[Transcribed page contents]
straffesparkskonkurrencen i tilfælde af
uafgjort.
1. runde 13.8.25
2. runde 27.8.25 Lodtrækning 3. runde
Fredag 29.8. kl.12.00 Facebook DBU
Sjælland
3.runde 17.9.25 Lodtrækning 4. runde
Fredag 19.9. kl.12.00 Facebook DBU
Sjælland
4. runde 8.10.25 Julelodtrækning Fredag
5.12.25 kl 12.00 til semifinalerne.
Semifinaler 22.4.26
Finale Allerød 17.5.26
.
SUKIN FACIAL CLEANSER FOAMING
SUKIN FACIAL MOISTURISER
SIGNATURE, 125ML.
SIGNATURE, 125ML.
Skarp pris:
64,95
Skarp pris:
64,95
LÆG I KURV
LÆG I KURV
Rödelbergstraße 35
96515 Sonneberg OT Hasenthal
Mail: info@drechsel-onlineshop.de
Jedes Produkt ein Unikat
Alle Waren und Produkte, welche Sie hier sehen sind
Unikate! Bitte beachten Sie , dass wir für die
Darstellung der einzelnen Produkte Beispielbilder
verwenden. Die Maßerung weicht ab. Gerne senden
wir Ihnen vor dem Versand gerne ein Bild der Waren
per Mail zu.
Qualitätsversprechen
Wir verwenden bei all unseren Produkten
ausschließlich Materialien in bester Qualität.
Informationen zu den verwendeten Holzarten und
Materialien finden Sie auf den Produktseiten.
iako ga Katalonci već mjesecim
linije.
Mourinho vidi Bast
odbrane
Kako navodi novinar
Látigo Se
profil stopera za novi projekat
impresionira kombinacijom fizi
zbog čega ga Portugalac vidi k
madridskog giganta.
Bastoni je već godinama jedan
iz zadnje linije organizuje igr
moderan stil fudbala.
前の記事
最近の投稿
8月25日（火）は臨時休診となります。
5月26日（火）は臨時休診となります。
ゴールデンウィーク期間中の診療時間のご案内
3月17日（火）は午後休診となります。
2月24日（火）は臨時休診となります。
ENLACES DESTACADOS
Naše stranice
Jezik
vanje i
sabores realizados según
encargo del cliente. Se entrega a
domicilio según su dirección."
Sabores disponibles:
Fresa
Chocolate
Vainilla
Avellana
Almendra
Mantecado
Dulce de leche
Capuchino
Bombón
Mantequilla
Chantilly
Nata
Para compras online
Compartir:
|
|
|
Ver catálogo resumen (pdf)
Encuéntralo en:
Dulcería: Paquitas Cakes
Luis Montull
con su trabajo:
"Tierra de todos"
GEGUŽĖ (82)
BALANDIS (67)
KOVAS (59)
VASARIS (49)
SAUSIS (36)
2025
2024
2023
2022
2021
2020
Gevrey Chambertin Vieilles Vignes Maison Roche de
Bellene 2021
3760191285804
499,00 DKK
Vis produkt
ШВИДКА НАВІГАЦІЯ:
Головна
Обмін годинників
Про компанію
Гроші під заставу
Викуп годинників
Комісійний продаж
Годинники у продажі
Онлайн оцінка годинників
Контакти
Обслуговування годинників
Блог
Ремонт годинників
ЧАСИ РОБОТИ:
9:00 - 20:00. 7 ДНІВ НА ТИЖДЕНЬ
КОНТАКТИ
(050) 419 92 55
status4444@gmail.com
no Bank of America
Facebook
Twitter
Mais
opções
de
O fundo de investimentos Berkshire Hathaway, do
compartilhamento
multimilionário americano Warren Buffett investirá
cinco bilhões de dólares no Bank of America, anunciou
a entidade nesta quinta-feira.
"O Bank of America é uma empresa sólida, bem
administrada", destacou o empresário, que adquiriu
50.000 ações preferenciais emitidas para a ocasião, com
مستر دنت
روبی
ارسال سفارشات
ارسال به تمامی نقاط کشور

> [Exercise directions] Copy the whole of the data above exactly.

> [Result for this task]
straffesparkskonkurrencen i tilfælde af
uafgjort.
1. runde 13.8.25
2. runde 27.8.25 Lodtrækning 3. runde
Fredag 29.8. kl.12.00 Facebook DBU
Sjælland
3.runde 17.9.25 Lodtrækning 4. runde
Fredag 19.9. kl.12.00 Facebook DBU
Sjælland
4. runde 8.10.25 Julelodtrækning Fredag
5.12.25 kl 12.00 til semifinalerne.
Semifinaler 22.4.26
Finale Allerød 17.5.26
.
SUKIN FACIAL CLEANSER FOAMING
SUKIN FACIAL MOISTURISER
SIGNATURE, 125ML.
SIGNATURE, 125ML.
Skarp pris:
64,95
Skarp pris:
64,95
LÆG I KURV
LÆG I KURV
Rödelbergstraße 35
96515 Sonneberg OT Hasenthal
Mail: info@drechsel-onlineshop.de
Jedes Produkt ein Unikat
Alle Waren und Produkte, welche Sie hier sehen sind
Unikate! Bitte beachten Sie , dass wir für die
Darstellung der einzelnen Produkte Beispielbilder
verwenden. Die Maßerung weicht ab. Gerne senden
wir Ihnen vor dem Versand gerne ein Bild der Waren
per Mail zu.
Qualitätsversprechen
Wir verwenden bei all unseren Produkten
ausschließlich Materialien in bester Qualität.
Informationen zu den verwendeten Holzarten und
Materialien finden Sie auf den Produktseiten.
iako ga Katalonci već mjesecim
linije.
Mourinho vidi Bast
odbrane
Kako navodi novinar
Látigo Se
profil stopera za novi projekat
impresionira kombinacijom fizi
zbog čega ga Portugalac vidi k
madridskog giganta.
Bastoni je već godinama jedan
iz zadnje linije organizuje igr
moderan stil fudbala.
前の記事
最近の投稿
8月25日（火）は臨時休診となります。
5月26日（火）は臨時休診となります。
ゴールデンウィーク期間中の診療時間のご案内
3月17日（火）は午後休診となります。
2月24日（火）は臨時休診となります。
ENLACES DESTACADOS
Naše stranice
Jezik
vanje i
sabores realizados según
encargo del cliente. Se entrega a
domicilio según su dirección."
Sabores disponibles:
Fresa
Chocolate
Vainilla
Avellana
Almendra
Mantecado
Dulce de leche
Capuchino
Bombón
Mantequilla
Chantilly
Nata
Para compras online
Compartir:
|
|
|
Ver catálogo resumen (pdf)
Encuéntralo en:
Dulcería: Paquitas Cakes
Luis Montull
con su trabajo:
"Tierra de todos"
GEGUŽĖ (82)
BALANDIS (67)
KOVAS (59)
VASARIS (49)
SAUSIS (36)
2025
2024
2023
2022
2021
2020
Gevrey Chambertin Vieilles Vignes Maison Roche de
Bellene 2021
3760191285804
499,00 DKK
Vis produkt
ШВИДКА НАВІГАЦІЯ:
Головна
Обмін годинників
Про компанію
Гроші під заставу
Викуп годинників
Комісійний продаж
Годинники у продажі
Онлайн оцінка годинників
Контакти
Обслуговування годинників
Блог
Ремонт годинників
ЧАСИ РОБОТИ:
9:00 - 20:00. 7 ДНІВ НА ТИЖДЕНЬ
КОНТАКТИ
(050) 419 92 55
status4444@gmail.com
no Bank of America
Facebook
Twitter
Mais
opções
de
O fundo de investimentos Berkshire Hathaway, do
compartilhamento
multimilionário americano Warren Buffett investirá
cinco bilhões de dólares no Bank of America, anunciou
a entidade nesta quinta-feira.
"O Bank of America é uma empresa sólida, bem
administrada", destacou o empresário, que adquiriu
50.000 ações preferenciais emitidas para a ocasião, com
مستر دنت
روبی
ارسال سفارشات
ارسال به تمامی نقاط کشور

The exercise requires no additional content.